Why Data Science is Becoming so Important in Cyber Security

Ultimately data science is enabling the cyber-security sector to move from assumption to facts. For the last decade, the cybersecurity sector has been driven by FUD concerns – fear, uncertainty and doubt. Spend on cybersecurity was justified by the rationale that ‘if we don’t have XYZ widget then you only have yourselves to blame when bad stuff happens.”

And the bad stuff is only increasing. The relationship between industry and cybercriminals is asymmetric – the attacks succeed because of the challenge that companies face in maintaining perfect cyber hygiene – they have tens of thousands of computers and they have tens of thousands of employees using those machines. And much like in the field of counter terrorism, the adversary only needs to succeed once, whereas defenders have to get it right every single time.

This is further complicated by the myriad of IT systems and security technologies that have been deployed over the years to protect the company. Often they do not talk to each other and those responsible for security understandably find it hard to see a joined up picture of what’s going on.
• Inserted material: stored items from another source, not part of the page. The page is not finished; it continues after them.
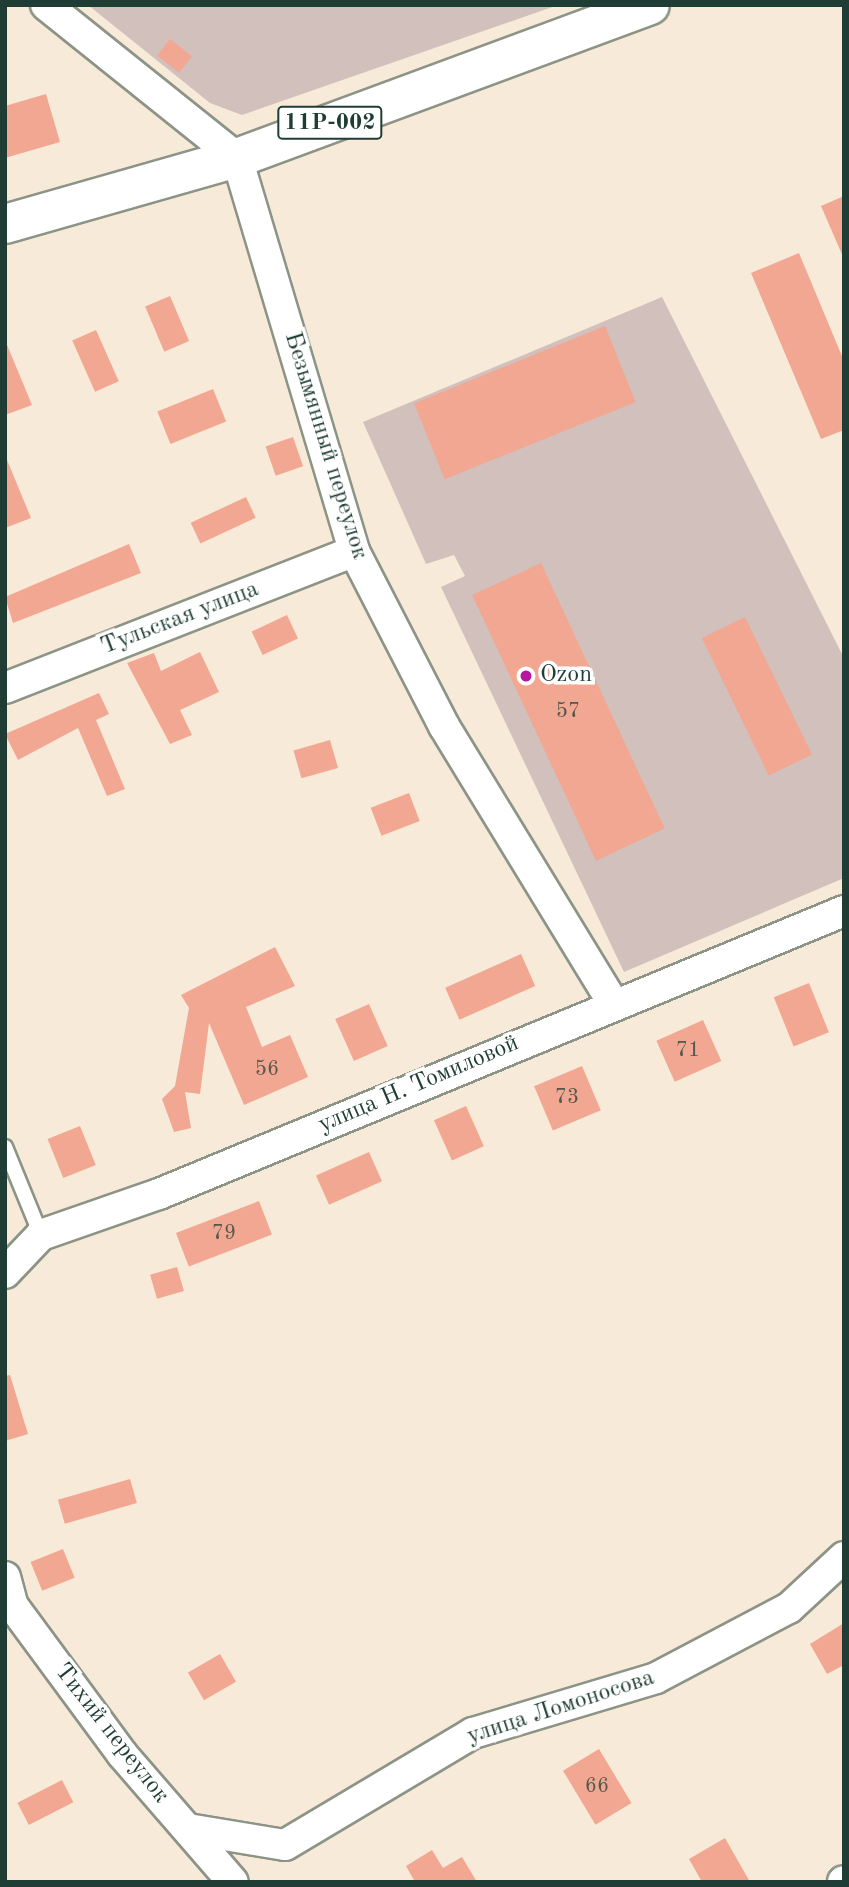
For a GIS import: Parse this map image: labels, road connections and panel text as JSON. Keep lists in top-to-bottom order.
{
  "streets": {
    "main road": ["11Р-002"],
    "street": [
      "Безымянный переулок",
      "Тульская улица",
      "улица Н. Томиловой",
      "улица Ломоносова",
      "Тихий переулок"
    ]
  },
  "crossings": [
    ["11Р-002", "Безымянный переулок"],
    ["Безымянный переулок", "Тульская улица"],
    ["Безымянный переулок", "улица Н. Томиловой"],
    ["улица Ломоносова", "Тихий переулок"]
  ],
  "places": ["Ozon"],
  "house_numbers": [
    "57",
    "71",
    "56",
    "73",
    "79",
    "66"
  ]
}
However, this era of operating blind and justifying spend on FUD is getting old. Chief Information Security Officers don’t want to operate on gut instinct – they want and need to be able to develop a value proposition that outlines how they are prioritising what to focus on, justifying it and then showing how investment is solving it in ways business can understand. To do this relies on them having access to the right data.

This is where data science comes in. With the correct data, CISOs can translate technical risk into business risk, deliver a business case to solve it and demonstrate success. The current struggle is that CISOs have information that is meaningful but not timely, or it is timely but not meaningful because the content is too technical and siloed. What they really need is data that will enable them to market and measure the security programme – these are the pivotal cyber security skills gap that must be closed.

To effectively market the security programme the CISO wants to be able to prove the risk status and priorities, so they can articulate opportunities, show success and outline to the Board where they will get the best bang for buck on a roadmap. The key areas in cybersecurity are: identification (or prevention), detection, response and recovery. There is already a lot of spend and investment in data science approaches in the detection and response space, but ultimately no organisation is currently more secure as a result.

This is because the root cause is often failure to prevent, which requires an enhancement in enterprise cyber hygiene. Obviously knowing you have been breached important, but ultimately prevention is better than a cure.  This is where new data science approaches come in.

Many large organisations already have a team of data scientists – however they do not usually work in security. They report to the Chief Data Officer and deal exclusively in business outcomes. For those companies that are starting to embrace data science as part of their security strategy, it is by and large coming from external consultants.

Working with the security team, data science can integrate with controls to give those managing them better sense of what to focus on, and can help manage upward by combining technical data to ‘measure something that matters’, as well as ensuring data is robust and not misleading (accidentally or otherwise).

There are huge opportunities at the intersection of data science, big data technology and cyber security to set a foundation for business to be able to gain control over ‘cyber’ as a business risk. Global banks are at the forefront hiring data scientists for the security team and aggregating data into Hadoop environments.

As organisations start to look to gain continuous visibility into risk and security performance to manage it, there are three critical questions they will have to answer to work out how able they are to take a data driven approach. What is the data we have available and its quality? What does that mean for the insight we can get? What is our game plan to add and improve our data sources to be able to answer the questions that matter most?